Task to complete: Return the complete listing exactly as it reads, with each picture removed.
(Beginning of Data below)
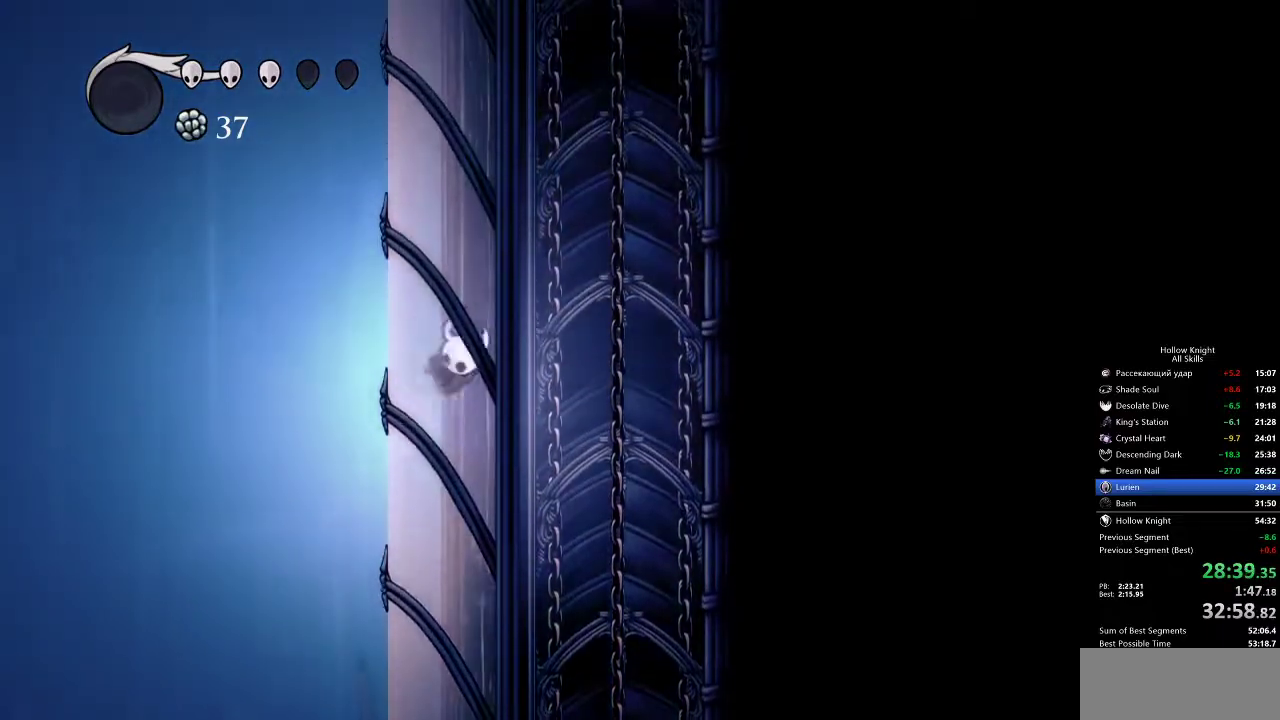
{"keys": ["jump", "left"], "events": [[33, "jump", "down"], [333, "jump", "up"], [350, "jump", "down"]]}
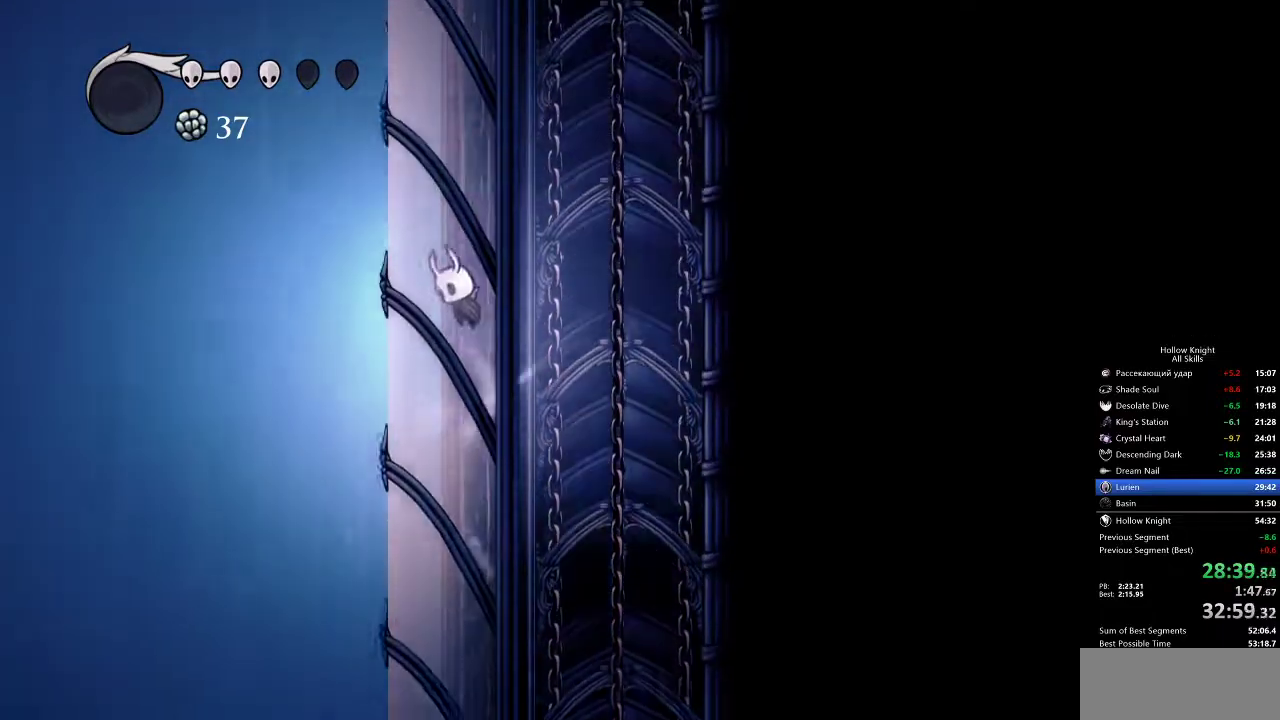
{"keys": ["jump", "left"], "events": [[133, "jump", "up"], [183, "jump", "down"], [467, "jump", "up"], [500, "jump", "down"]]}
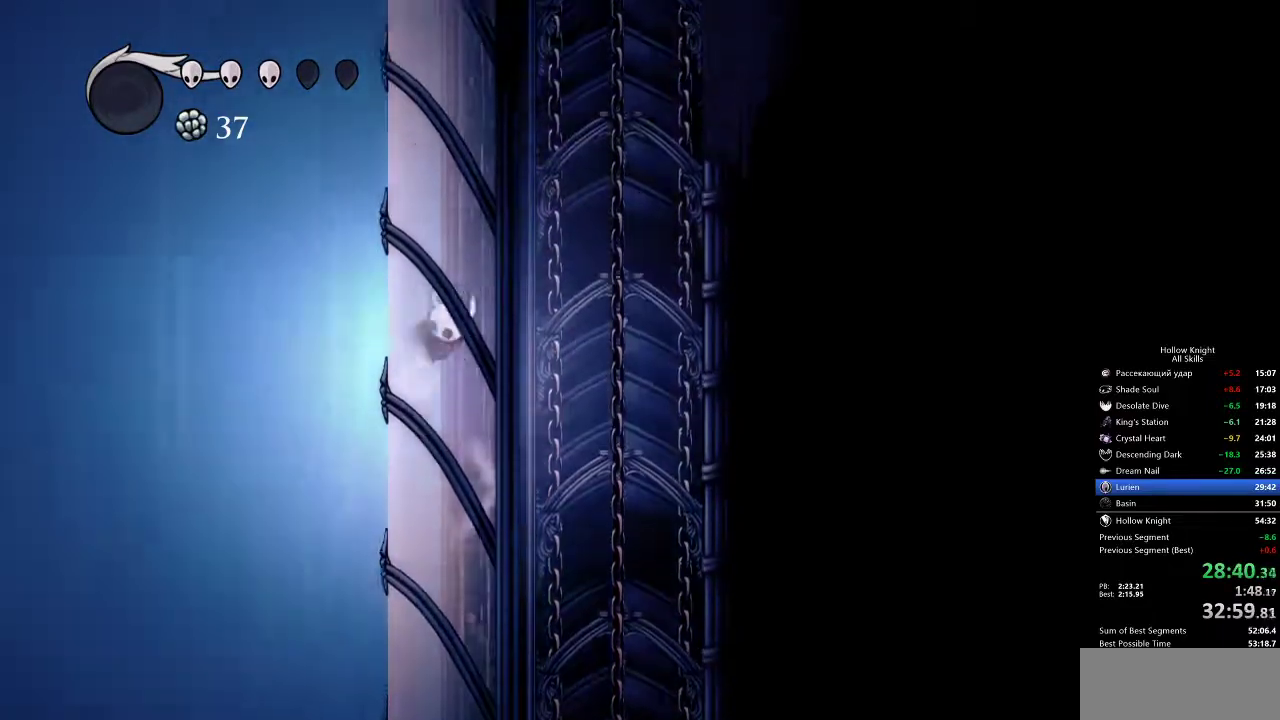
{"keys": ["jump", "left"], "events": [[300, "jump", "up"], [350, "jump", "down"]]}
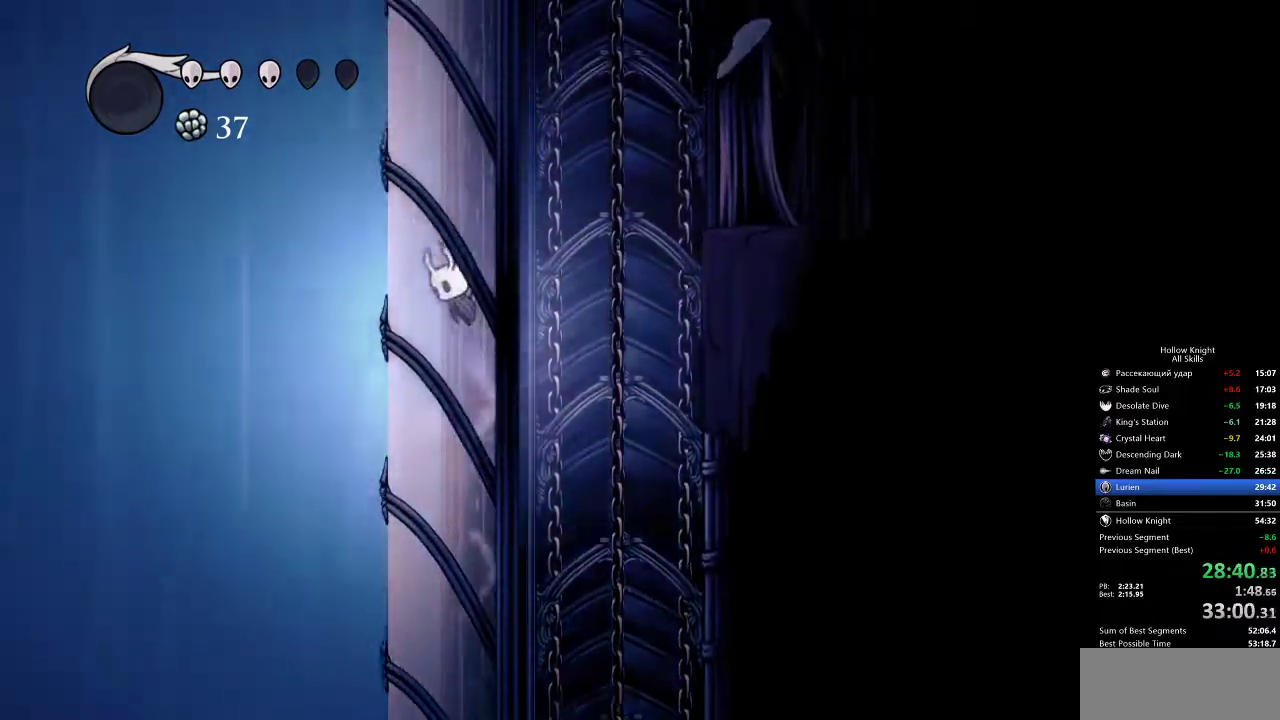
{"keys": ["jump", "left"], "events": [[133, "jump", "up"], [167, "jump", "down"], [433, "jump", "up"], [500, "jump", "down"]]}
(End of Data below)
Response to this task:
{"keys": ["jump", "left"], "events": [[33, "jump", "down"], [333, "jump", "up"], [350, "jump", "down"]]}
{"keys": ["jump", "left"], "events": [[133, "jump", "up"], [183, "jump", "down"], [467, "jump", "up"], [500, "jump", "down"]]}
{"keys": ["jump", "left"], "events": [[300, "jump", "up"], [350, "jump", "down"]]}
{"keys": ["jump", "left"], "events": [[133, "jump", "up"], [167, "jump", "down"], [433, "jump", "up"], [500, "jump", "down"]]}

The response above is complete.